Investing in diamonds

Discussion in 'General' started by ZihgZag, Apr 26, 2013.

  1. I am a man of hard assets (gold, silver) but I am really interested in investing in diamonds if they are feasible. From what I've read fancy colored diamonds are much better for investing with red and blue diamonds doubling in value even 5 years, pink every 7 and yellow every 8-10.

    The problem is that every diamond is unique and it exceedingly difficult to put an exact price on. In investing bigger diamonds are better, but how much better? I'd rather buy a bunch of small ones because you can get abetter spread first of all and secondly a 1 ct flawless blue can be well over 100,000 which is way too much money for me.

    Is there anyone on the boards in the diamond business or has any insight? Maybe I'm in the wrong section to seek this kind of expertise.

    Any help or input would be legit
     
  2. Hi ZihgZag,

    My name is Ami Elstein and I represent the Waldman Diamond Company, an international diamond manufacturer. WDC has developed an investor package that simplifies the process of investing in diamonds. For the first time, private investors can now purchase and resell investment grade, GIA-certified, laser inscribed, polished diamonds at wholesale prices through an online Investment Diamond Exchange.

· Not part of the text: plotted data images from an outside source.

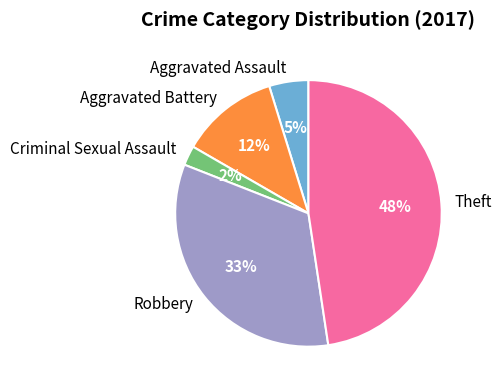

Count the number of slices in the pie.

5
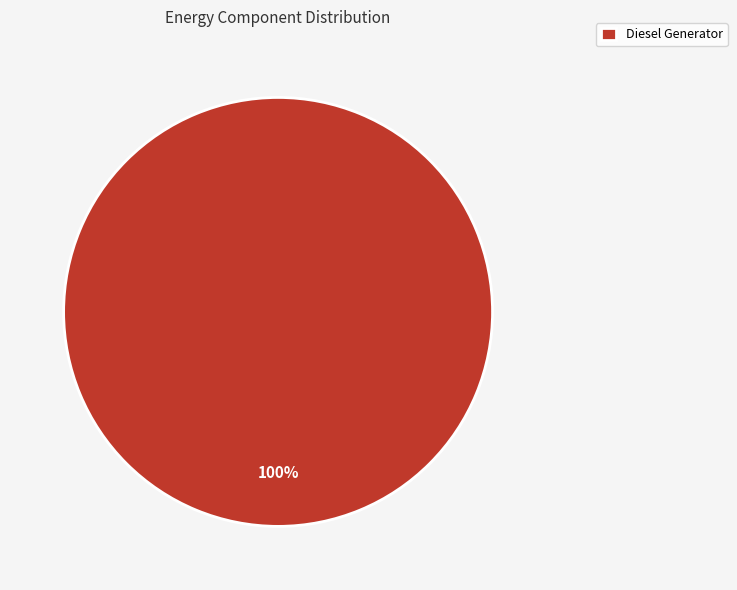

Is it true that Diesel Generator is 100% of the pie?

True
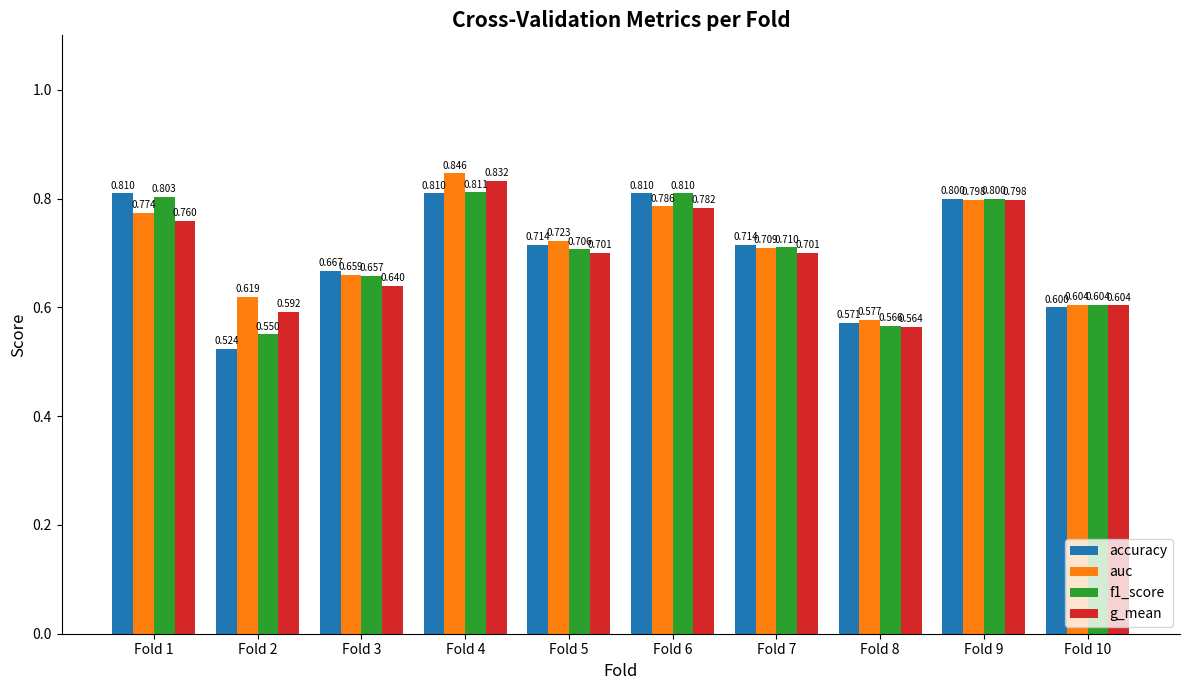

Rank the series at Fold 3 from highest to lowest value.

accuracy, auc, f1_score, g_mean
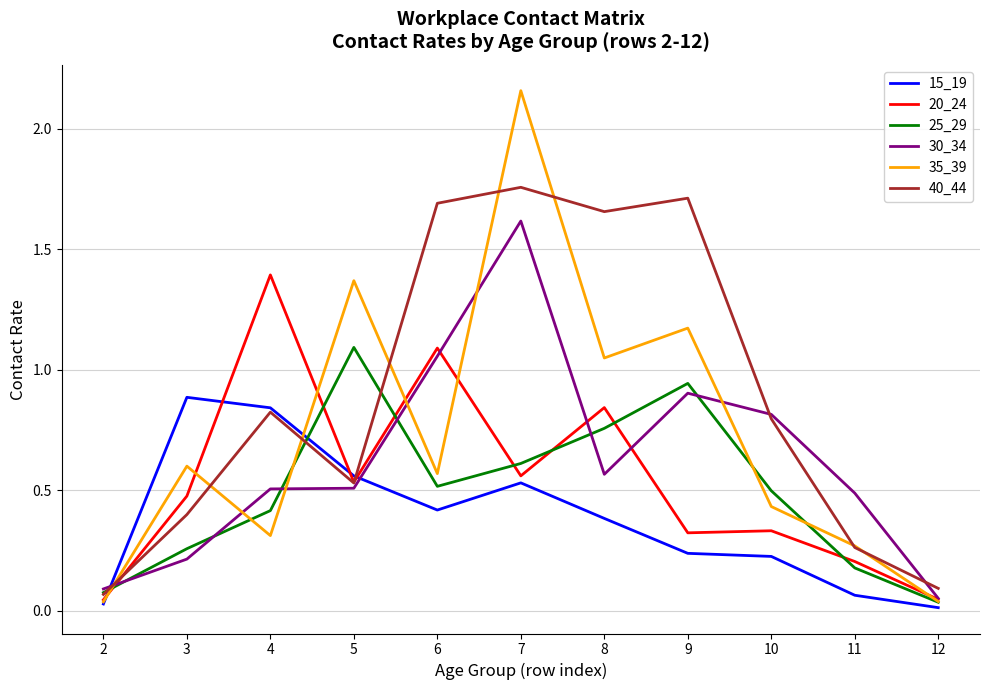

What is the maximum value for 30_34?

1.6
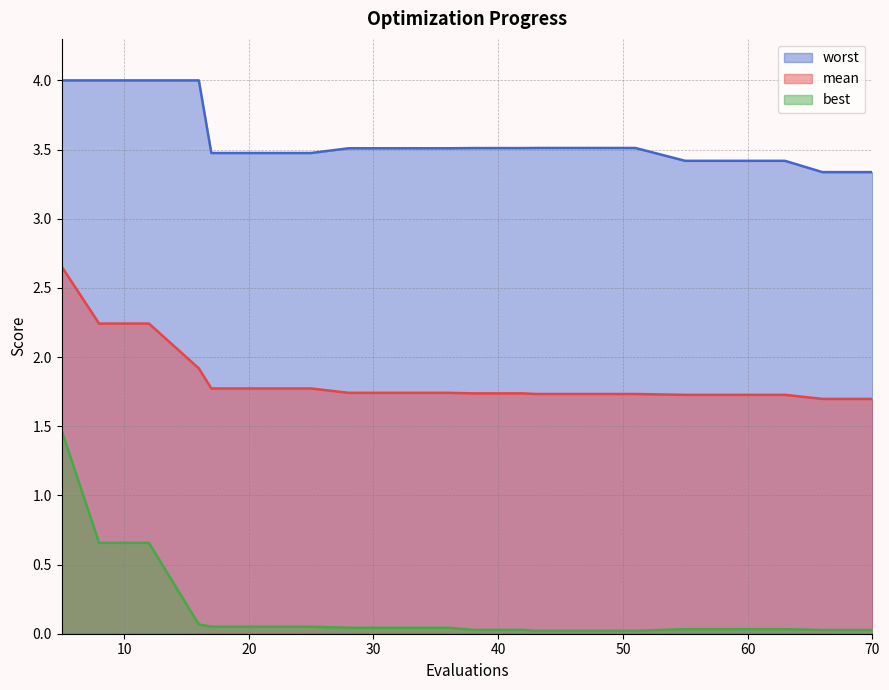

Where is best nearest to the value 0?

43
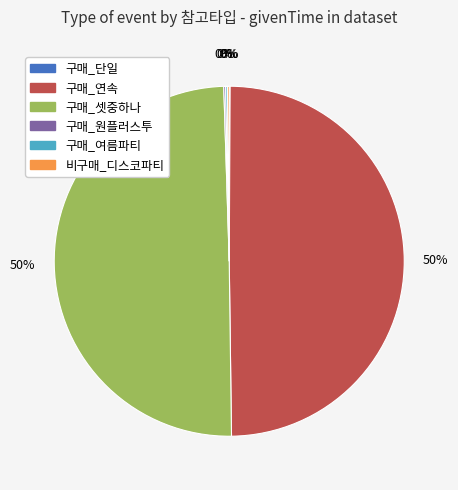

Does 구매_연속 represent more than half of the total?

No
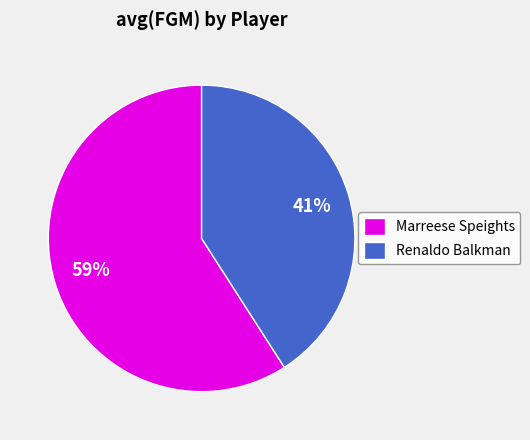

True or false: Marreese Speights accounts for 59% of the total.

True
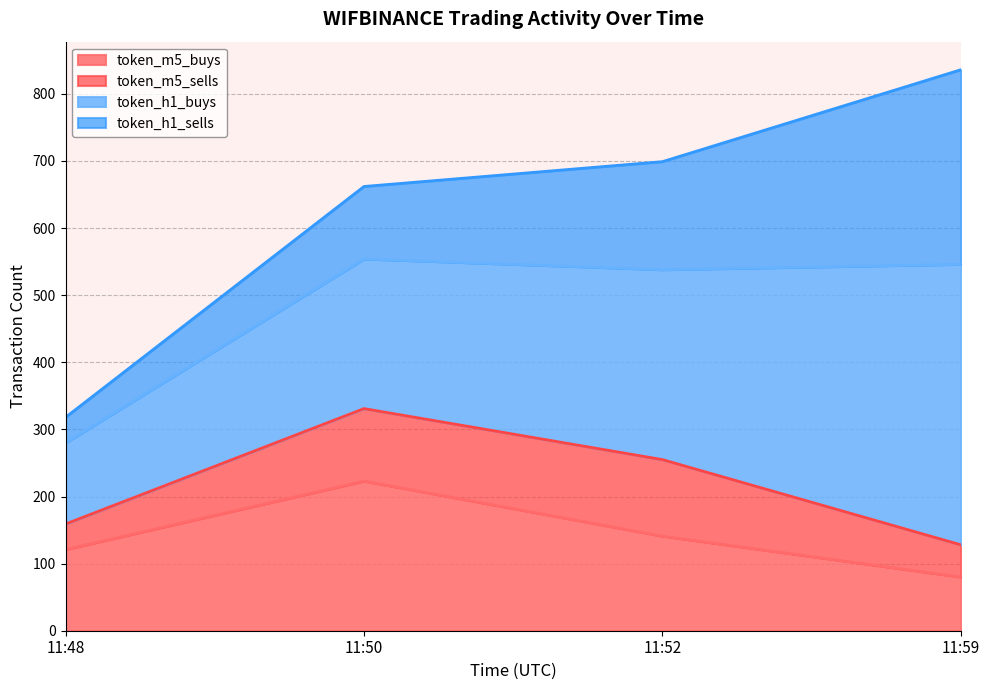

True or false: token_m5_sells has more than 1 interior local peaks.

False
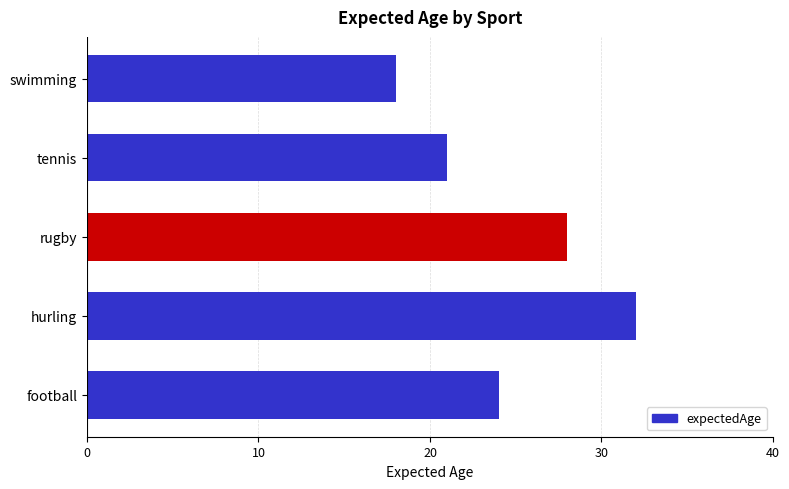

Rank the categories by value from lowest to highest.

swimming, tennis, football, rugby, hurling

    Ernst & Young conducted a benchmark study on Waldman's Investment Diamonds in December 2012 and found that our investment-grade diamond prices are 6% below average international wholesale prices and 25-46% lower than online retail prices.

    For more info please visit The Waldman Diamond Group
     
  3. Go for silver, always holds its value, gold has its ups and downs, diamonds seem kinda taboo for me as an investment, shit like wars in sierra Leone floods the market and price goes down then goes back up when they made new laws.

    Just my $0.02
     
  4. investing in diamonds is a bad idea, big companies holds supply to keep demand high
     
  5. diamonds are worthless, common rock. unless you're jewish try rare earth metals
     
  6. Diamond supply is stagnant/decreasing - this is due to the fact that no new diamond mines have been discovered in the past 10-15 years (even if discovered today it will take about 10 years to begin extracting stones) while demand is increasing especially in the East (China, India, Singapore...).(China and India Emerging as Drivers of Diamond Demand | Resource Investing News)

    Diamonds are different than other commodities as there is barely any speculative trading like in gold.

    The serious players in the diamond industry use the Kimberly process (Kimberley Process) to avoid blood diamonds.
     
  7. ^ This AmiElstein created an account just to give his expertise on the diamond investing industry? Pretty random, I like what he's saying though.

    One other thing to consider is that diamonds can be artificially created with increasing efficiency. Even though most people don't like artificial diamonds, this is going to have a dramatic impact on the supply.